TEMPO Interaktif, Paris – Tolong ya... ini bukan di Indonesia. Puluhan pekerja seks Prancis (sekali lagi bukan di Indonesia) memproklamirkan diri bahwa mereka bangga menjadi pelacur. Mereka berbaris untuk memprotes usulan anggota parlemen untuk melegalisasi pelacuran di Prancis. Mereka menganggap hukum seperti itu akan justru membatasi kebebasan mereka untuk bekerja sendiri.
Seorang anggota parlemen di Prancis dari partai pemerintah telah mengusulkan pembukaan kembali rumah bordil, setelah sejak enam dasawarsa mereka dilarang pindah tempat praktek dari jalanan. Usulan lainnya, memberi mereka layanan kesehatan, keuangan dan perlindungan hukum.
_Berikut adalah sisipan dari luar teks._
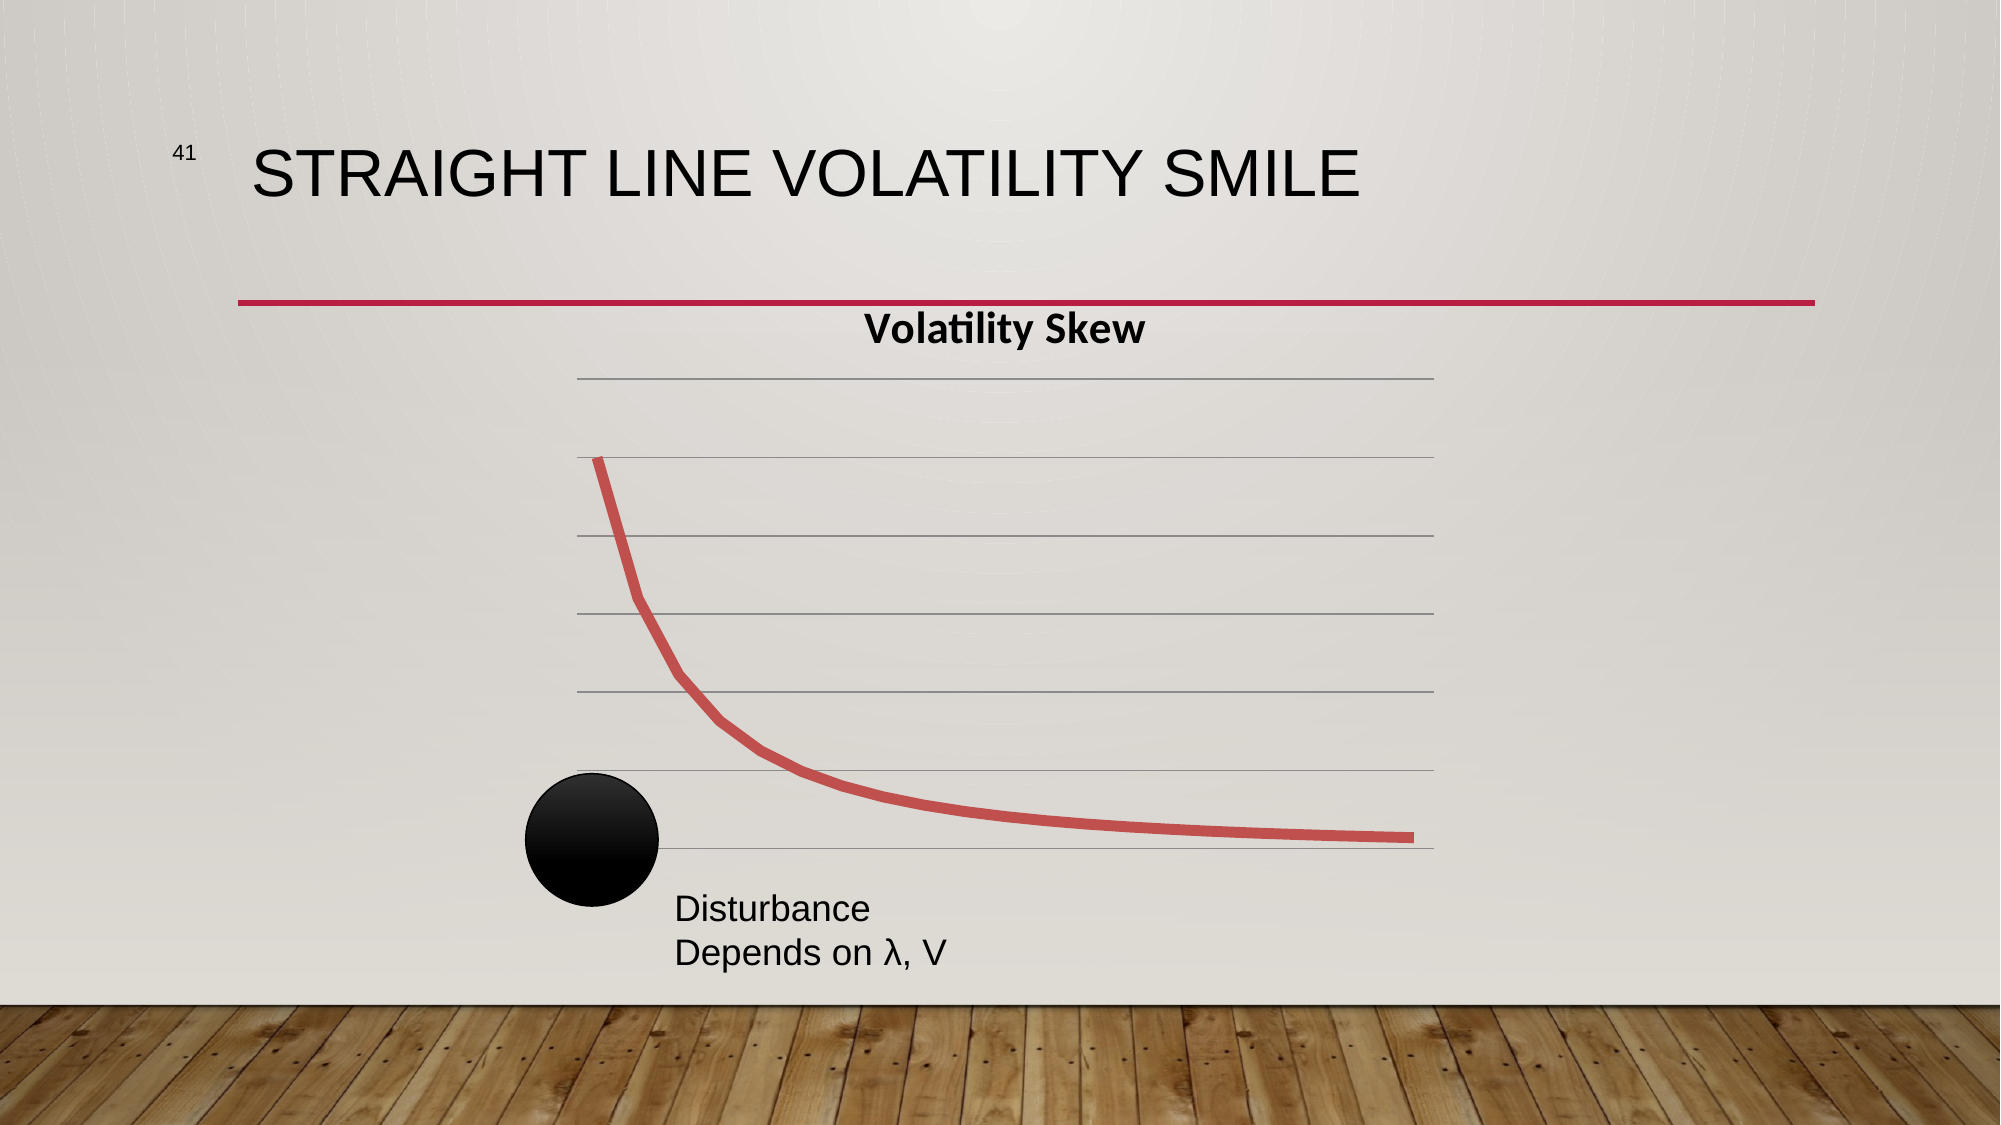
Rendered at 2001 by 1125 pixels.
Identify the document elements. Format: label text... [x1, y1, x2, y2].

picture [0, 1005, 2000, 1125]
chart [558, 275, 1453, 861]
title Straight Line Volatility Smile [238, 131, 1814, 305]
text_box Disturbance Depends on λ, V [659, 877, 962, 980]
slide_number 41 [78, 131, 212, 214]
text_box [524, 782, 656, 907]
Para pengunjuk rasa mengatakan menuntut untuk membuat keputusan sendiri. "Kami adalah pekerja dan kami ingin pilihan untuk bekerja seperti yang kita inginkan," kata Thierry Schaffauser, 27, seorang pekerja seks dari Paris, yang sekarang tinggal di London. "Untuk dokter, mereka dapat bekerja untuk sebuah perusahaan atau mereka dapat mandiri. Saya kira pentingnya adalah membiarkan orang memilih bagaimana mereka ingin bekerja."
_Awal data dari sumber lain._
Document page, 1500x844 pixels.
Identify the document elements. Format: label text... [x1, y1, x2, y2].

Puluhan pramunikmat ini berpartisipasi dalam konferensi tentang prostitusi sepanjang hari di Senat, yang diselenggarakan oleh seorang anggota parlemen yang menentang rancangan undang-undang yang diusulkan. Chantal Brunel anggota parlemen, yang mengusulkan undang-undang, justru tidak hadir.
Setelah konferensi, para pria dan wanita berbaris melalui Paris Left Bank, dengan mengenakan pakaian kerja minim. Beberapa membawa spanduk bertuliskan, "Kau tidur dengan kami, kau memilih melawan kami."
"Tidak ada yang perlu malu," kata Lola Bruna, pekerja seks berusia 19 tahun dari Paris. Mereka "digunakan untuk mengatakan bahwa ini adalah pekerjaan tertua yang pernah ada, dan itu bukan tanpa alasan."
Pelacuran itu dilarang secara hukum di Prancis pada tahun 1946. Tahun 2003 hukuman terhadap prostitusi semakin ketat dengan dua bulan penjara dan denda 3,750 euro atau sekitar Rp 48 juta.